Laf lafı açtı, benimle ilgili bir hatırasını anlattı. İşte en fazla on yaşındayken, eve yakın bir yerde yaz okulu gibi bir şeye gidiyordu. İş çıkışı onu almak için oraya gitmişim, bütün çocuklar futbol oynuyormuş, ben gelince bu topunu almış, oyun bozulmuş, ben de topunu bırak da oynasın arkadaşların demişim, bu dinlememiş, inat etmiş vermemiş topu…

Eve dönerken ben tozutmuşum, bencillik bu filan başlamışım. Sonra da demişim ki, “ben bencil biriyle yanyana yürüyemem.” Eve giden yolu ayrı kaldırımlarda yürümüşüz. Ceza vermişim. Hatırlamıyorum ama yaparım öyle şeyler. Gülerek anlatıyordu, tipik Levent Cantek tepkisi filan…

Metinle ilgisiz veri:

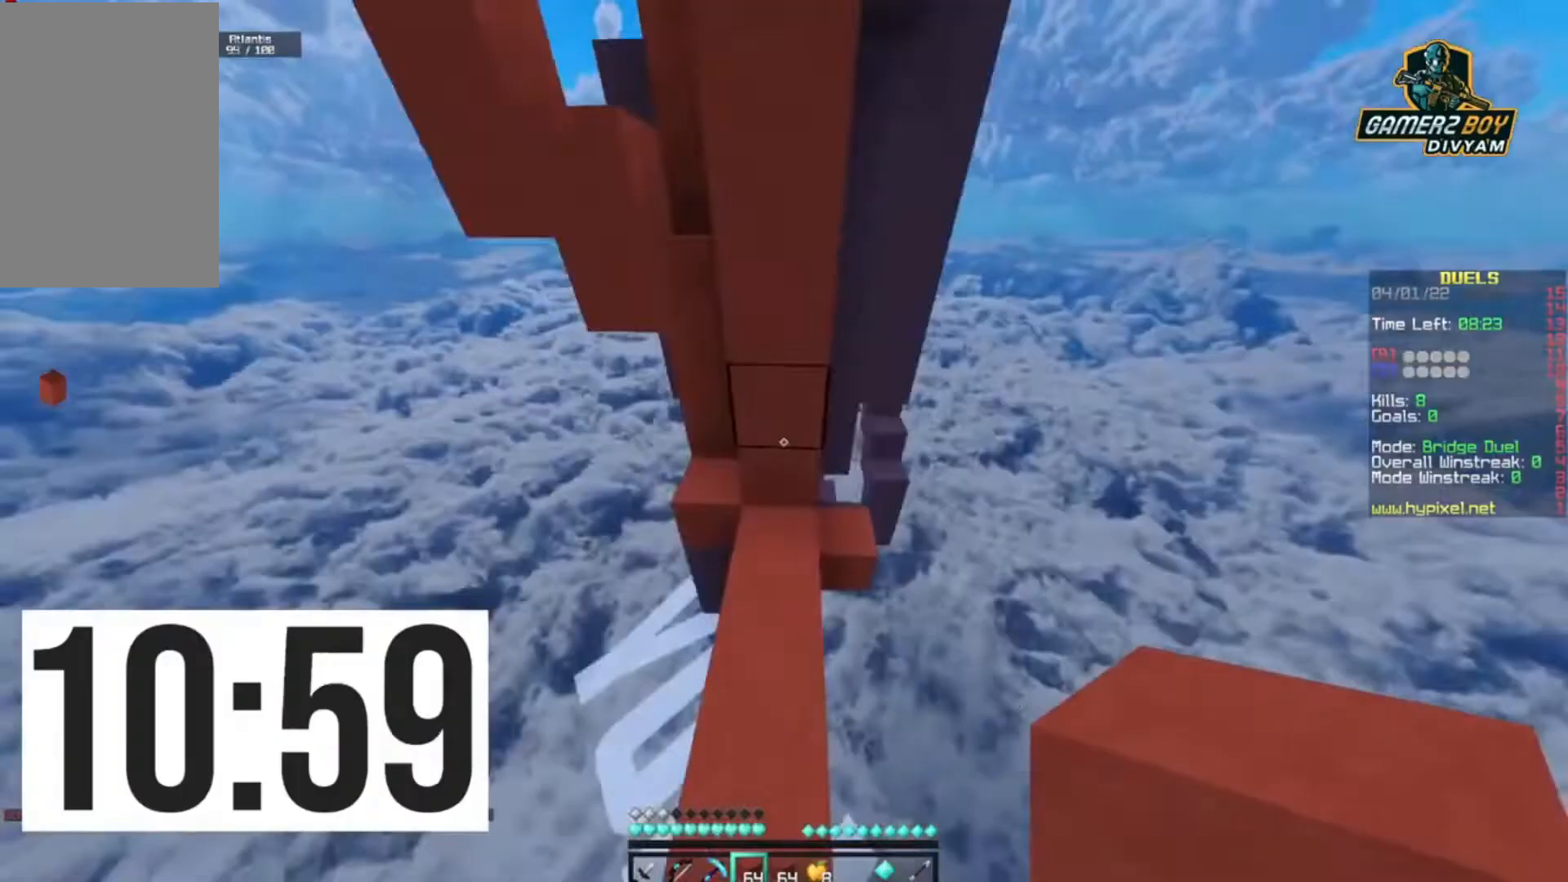
Gameplay with keyboard; each line is a JSON object with the keys held at the frame after it. "events" lists presses ("down") and releases ("up") of "down", "left", "right", "space" and "up" between this image and that frame as [ms after this image, input, new state], when the widget could be followed in between. No other keys are recorded. Mouse input is not recorded.
{"keys": [], "events": [[267, "up", "up"]]}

O akşam eve dönünce bu hikâye koydu bana, kederli bir his oturdu içime…Yazdığım senaryonun son bölümünde ağır bir baba-oğul kavgası vardı, ondan da etkilenmiş olabilirim. Hoş, Tuna’nın hâlâ hatırlaması, bana gülerek anlatması, bir bakıma affetmiş olduğunu, iyileşmiş bir şeyleri gösteriyor.

Ne ki, şunu görüyorsun, çocuğun aklında kalmış, gereğinden fazla sert bir tepki vermişim, hepi topu on yaşında işte, abartmışım… Bir an evvel yetişkin olmasını istemişim, saçmalama hakkı tanımamışım. Hafıza tuhaftır, bazen incelikli bir güzelliği değil de, insanı en çok ifşa eden, en çiğ halleri hatırlar. Ebeveynlik sahiden zor iş, inişler çıkışlar oluyor, öğretmek istiyorsun, sevmek ve doğruyu göstermek… Üçü bir araya pek denk gelmiyor sanki… Ebeveynsen bir şekilde devam ediyorsun, yol üzerinde düzeltebilir-geliştirebilirsin.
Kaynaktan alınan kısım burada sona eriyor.